Em conclusão, a comunicação mais recente do ECB (comunicado, projeções e Q&A) sugere que o plano de voo da autoridade monetária europeia está mantido. Os avanços são reconhecidos, mas o conjunto de informação necessário para o primeiro movimento de cortes de juros ainda está incompleto. O ECB cortará juros no verão europeu de 2024, respeitando o posicionamento prévio de proeminentes membros do Comitê – em específico, de Lagarde. Cortes mais tempestivos exigiriam uma piora substantiva no cenário, o que não parece, neste momento, provável.

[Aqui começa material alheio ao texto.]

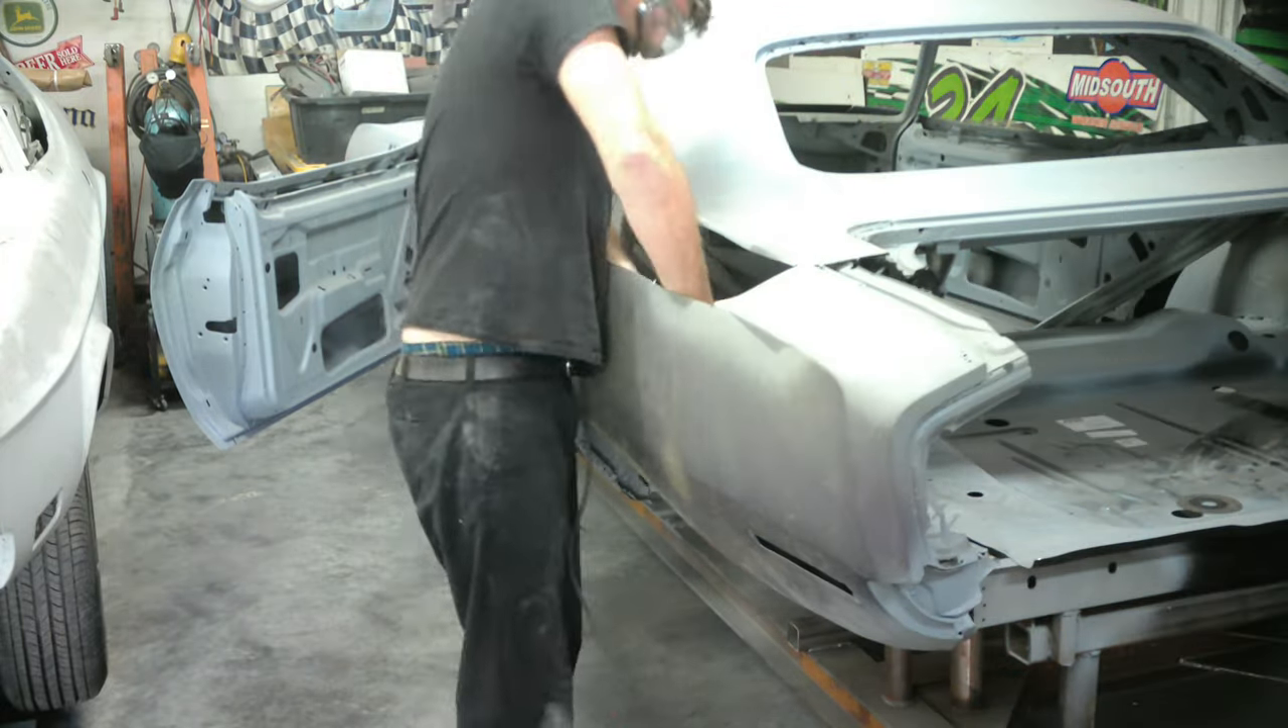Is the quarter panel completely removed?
No.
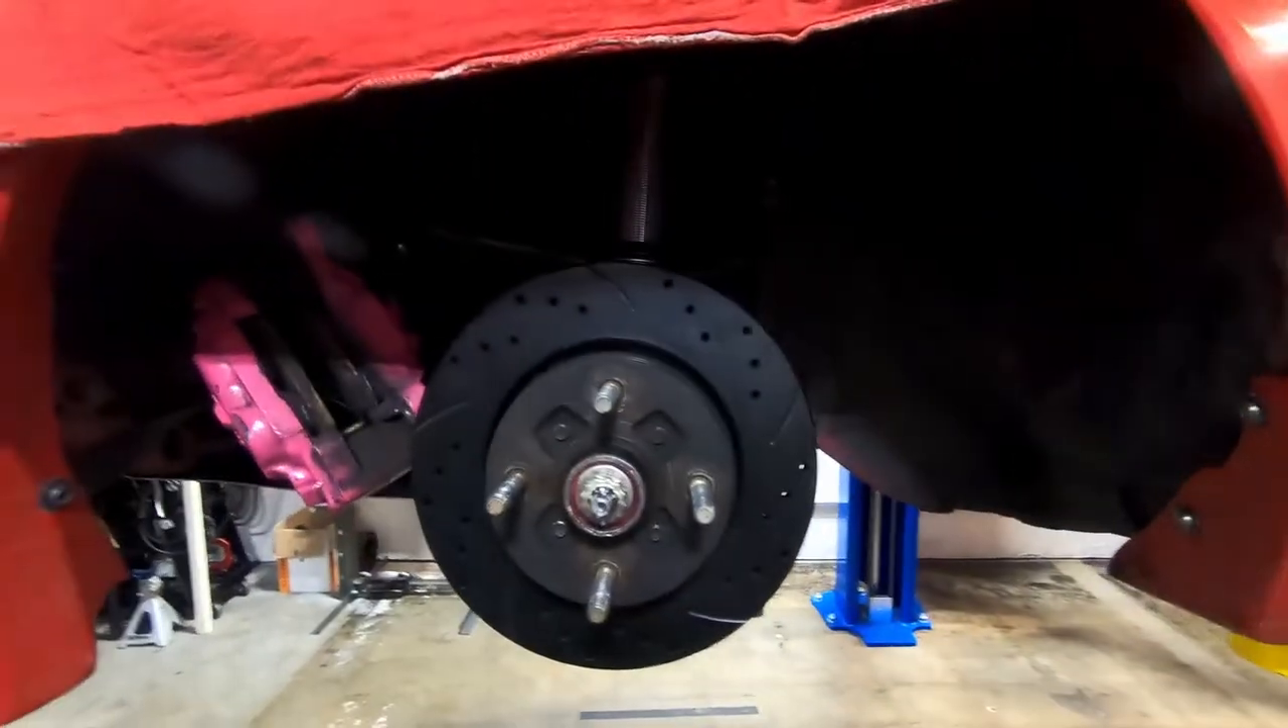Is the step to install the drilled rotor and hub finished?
Yes.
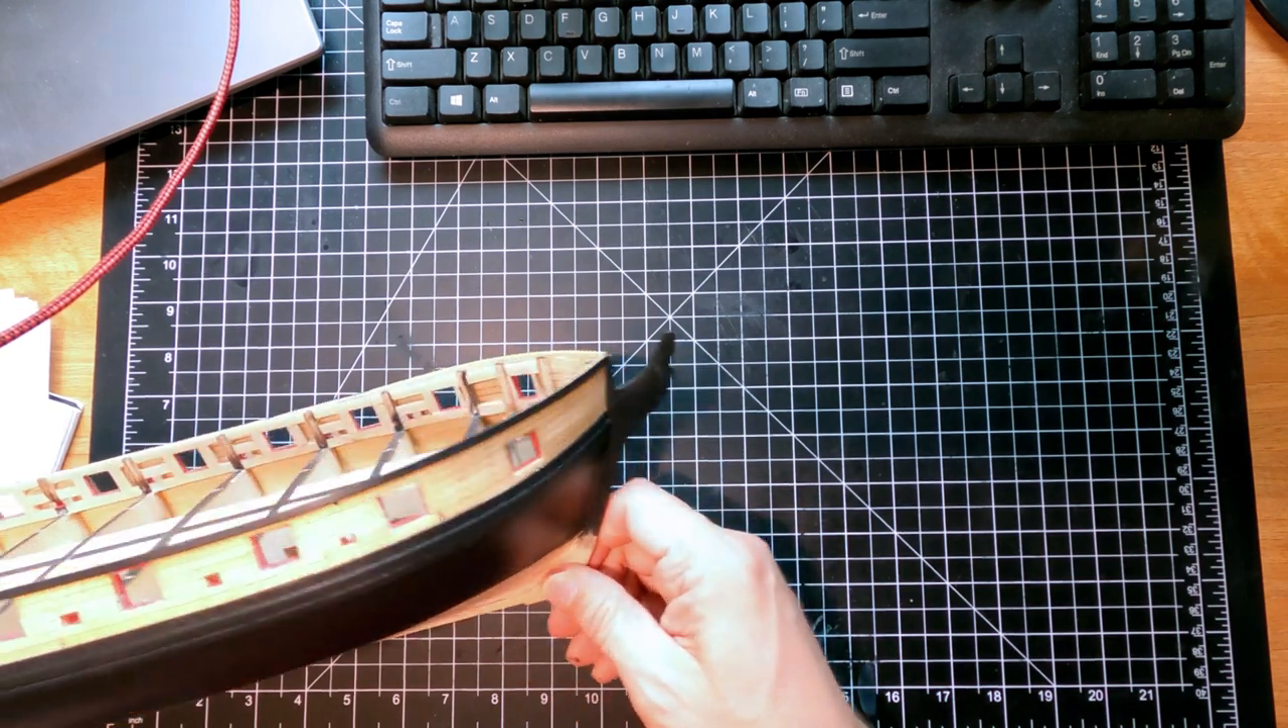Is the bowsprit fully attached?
No.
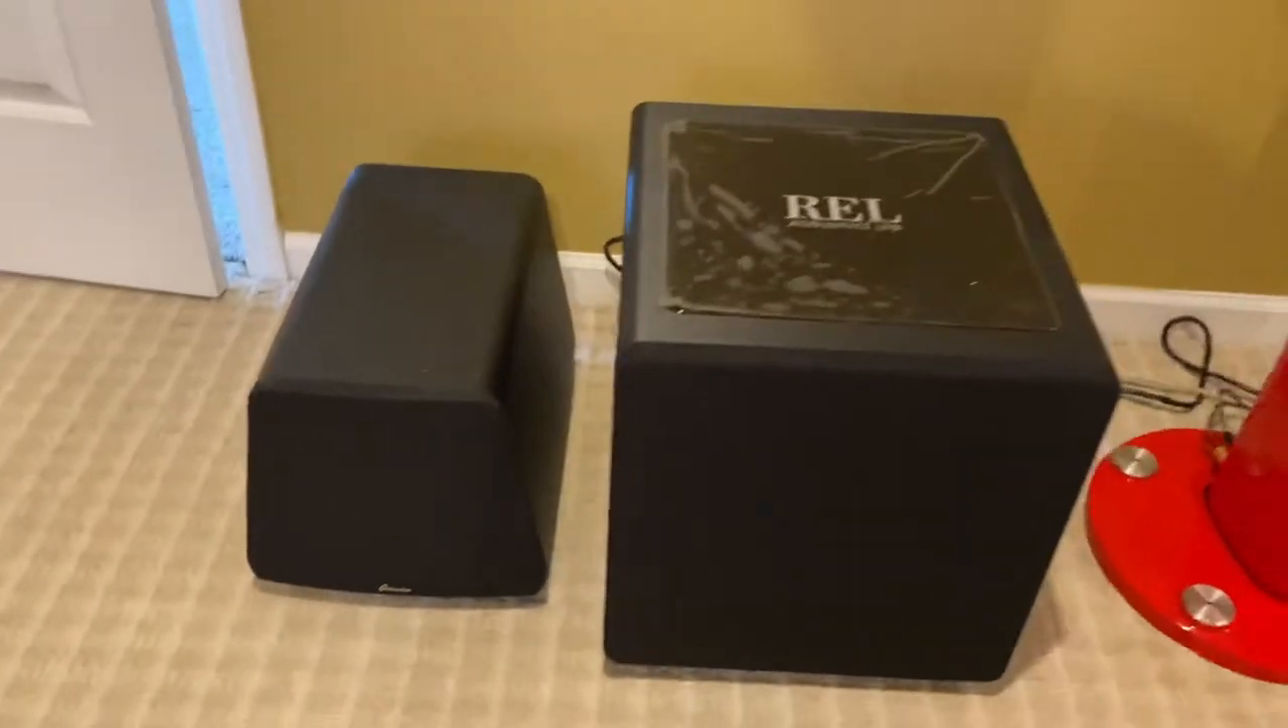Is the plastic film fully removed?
No.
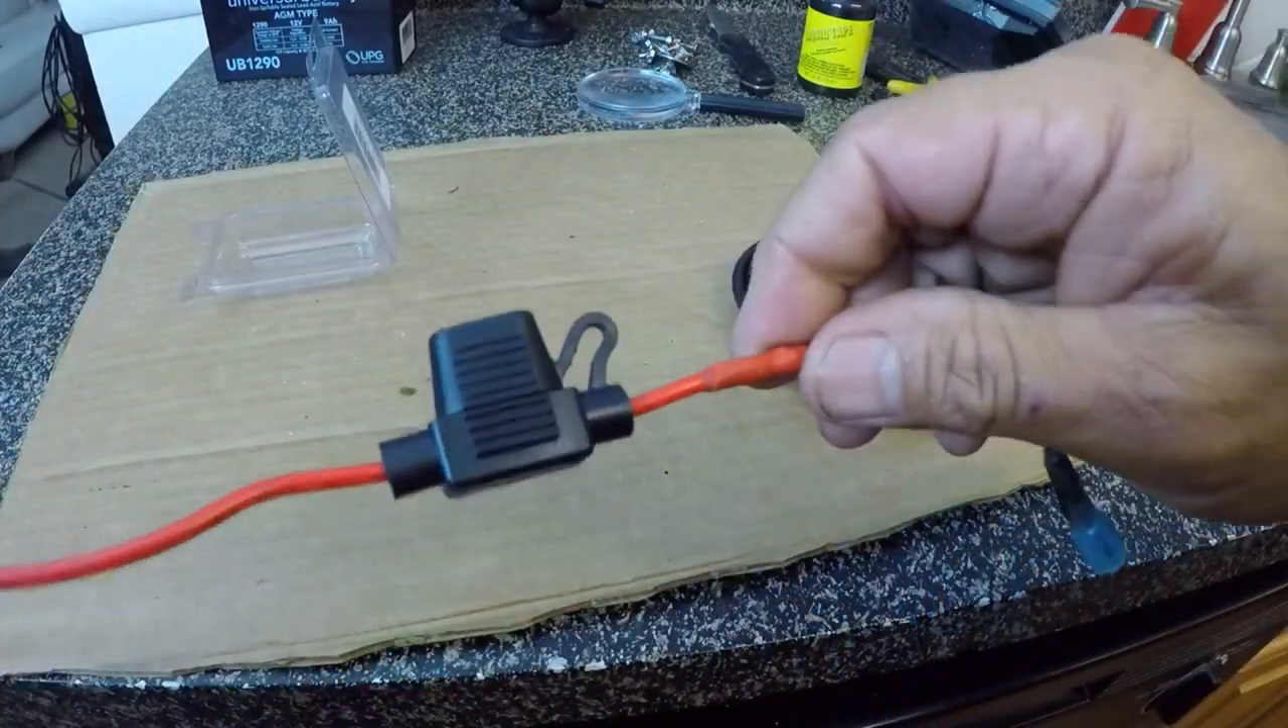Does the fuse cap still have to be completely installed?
No.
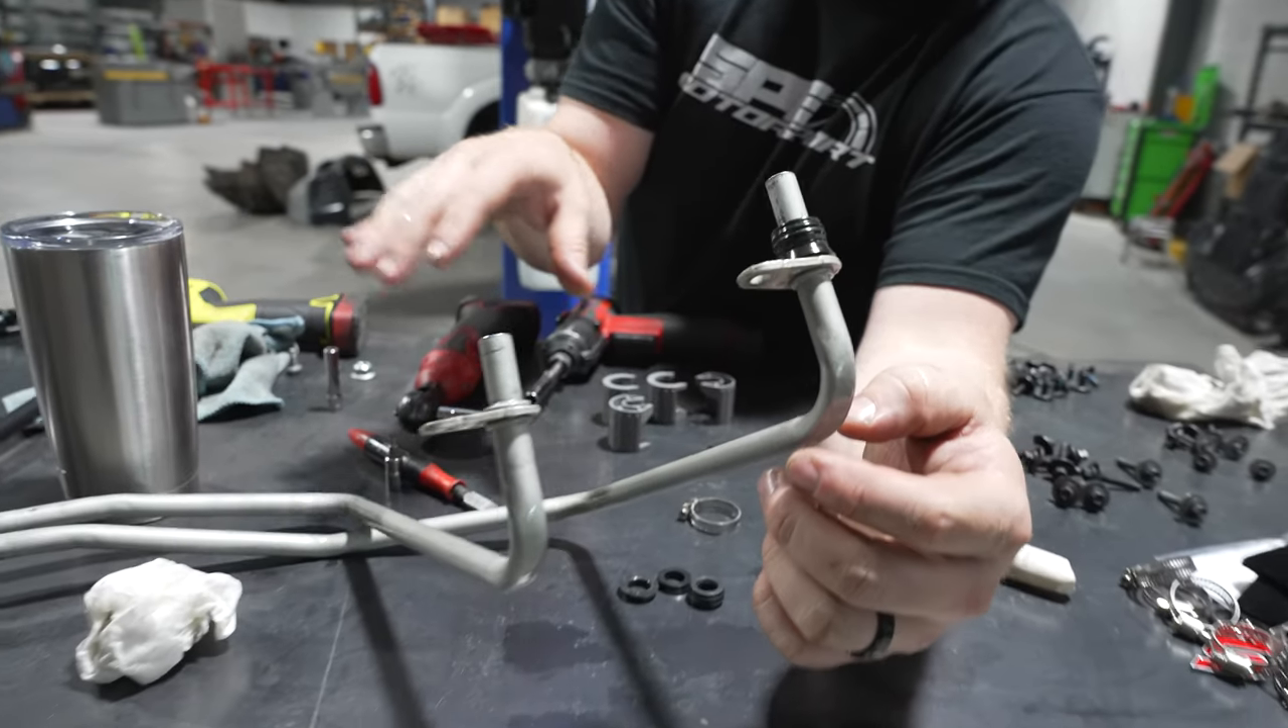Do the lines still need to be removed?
No.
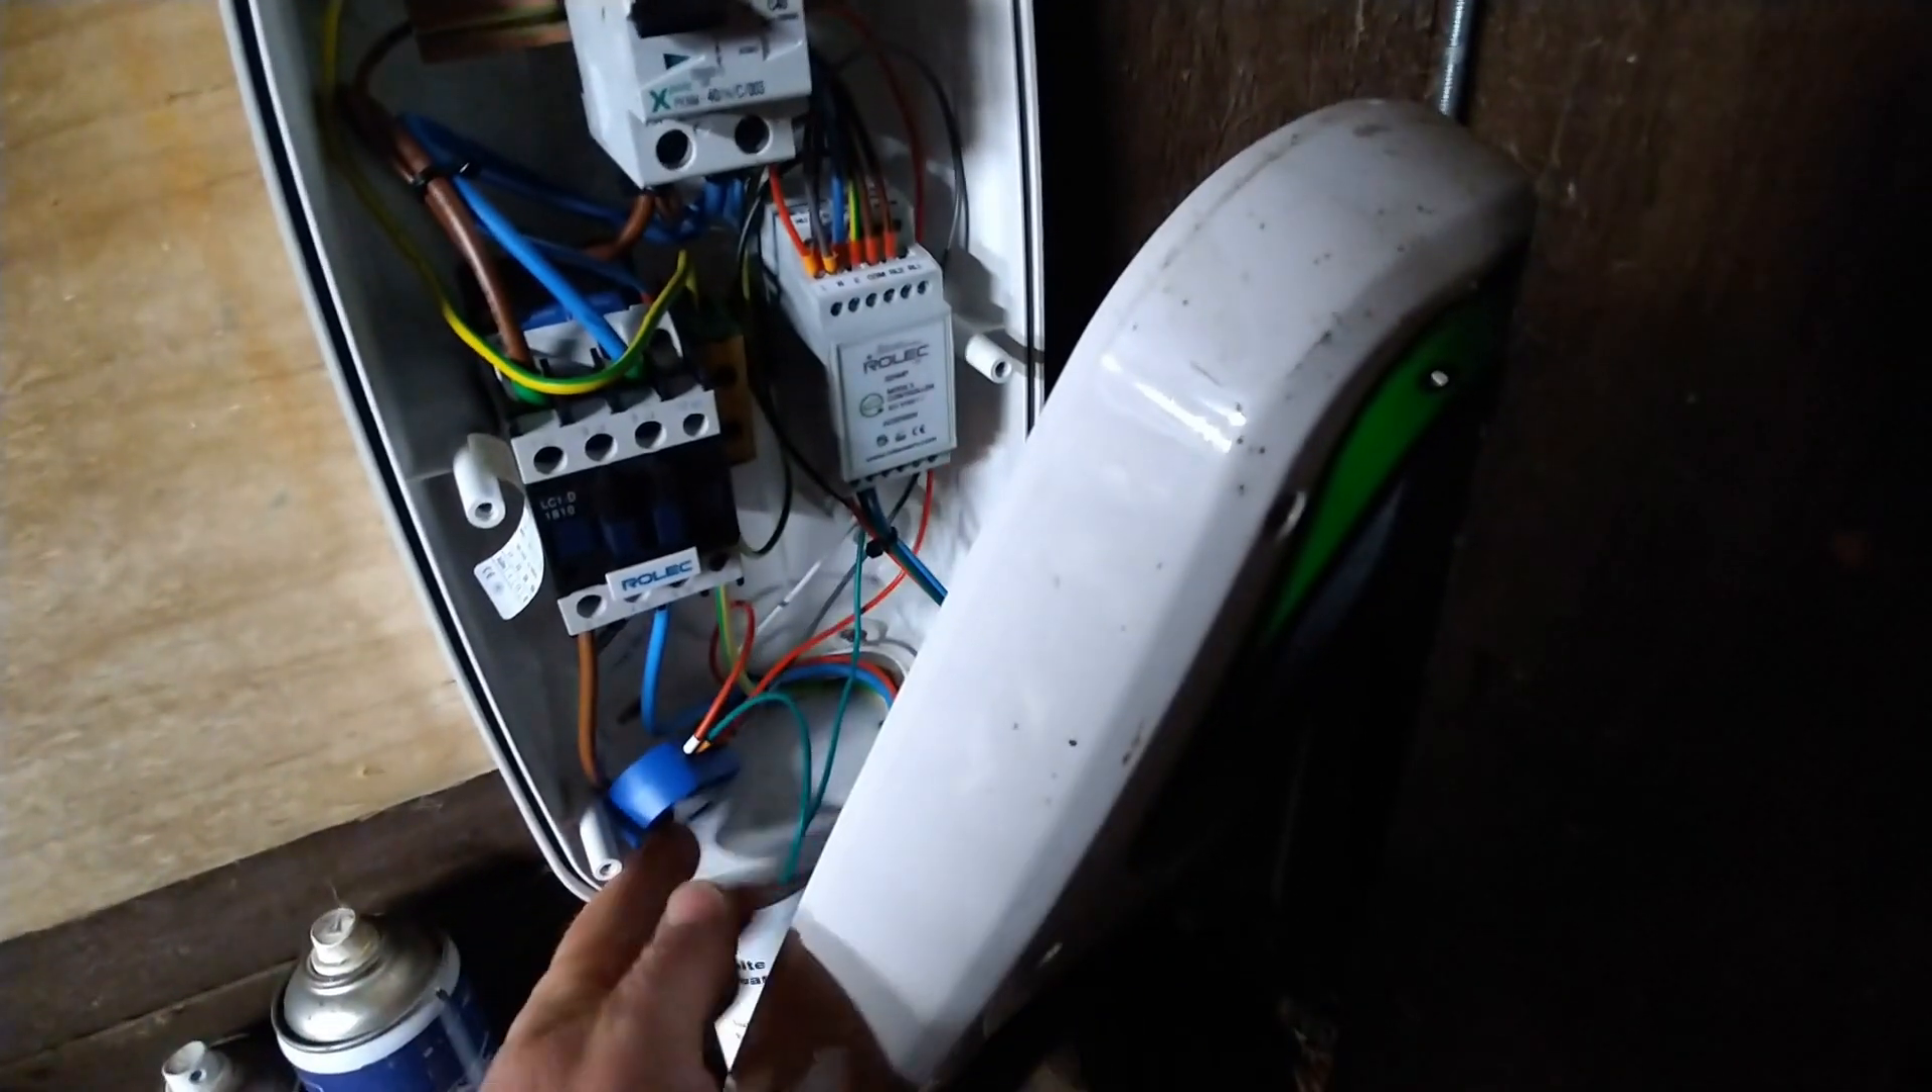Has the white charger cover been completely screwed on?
No.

No entanto, é forçoso reconhecer que as mudanças feitas nas projeções condicionais foram mais intensas do que esperávamos, especialmente nas projeções de inflação do fim do horizonte projetado – na meta, tanto para o headline como para o núcleo. Com isso, entendemos que o primeiro corte de juros ocorrerá na reunião de junho do ECB. Vemos espaço para um ciclo suave e consistente de redução das taxas referenciais durante o segundo semestre, com um orçamento de cortes de, pelo menos, 100bps até o final deste ano.

DISCLAIMER

Este relatório foi produzido pela BRCG utilizando dados públicos compilados até 15 de março de 2024 e possui caráter meramente informativo. O relatório é destinado a clientes e investidores institucionais, não podendo a BRCG e/ou os seus analistas serem responsabilizados por quaisquer perdas, diretas ou indiretas, derivadas de sua utilização. Este relatório não pode ser reproduzido, distribuído ou publicado por qualquer pessoa ou instituição, para quaisquer fins, sem a estrita autorização da BRCG.

[1] Este relatório é uma versão ampliada e revista de comentário enviado a clientes institucionais, através do Flash Econômico BRCG. Para mais informações, acesse www.brcg.com.br

[2] Para fins de avaliação, estamos utilizando a estrutura a termo, obtida a mercado, em datas específicas prévias à reunião do ECB de março: na véspera da reunião (06/03), uma semana antes (28/02), duas semanas antes (21/02) e um mês antes (07/02).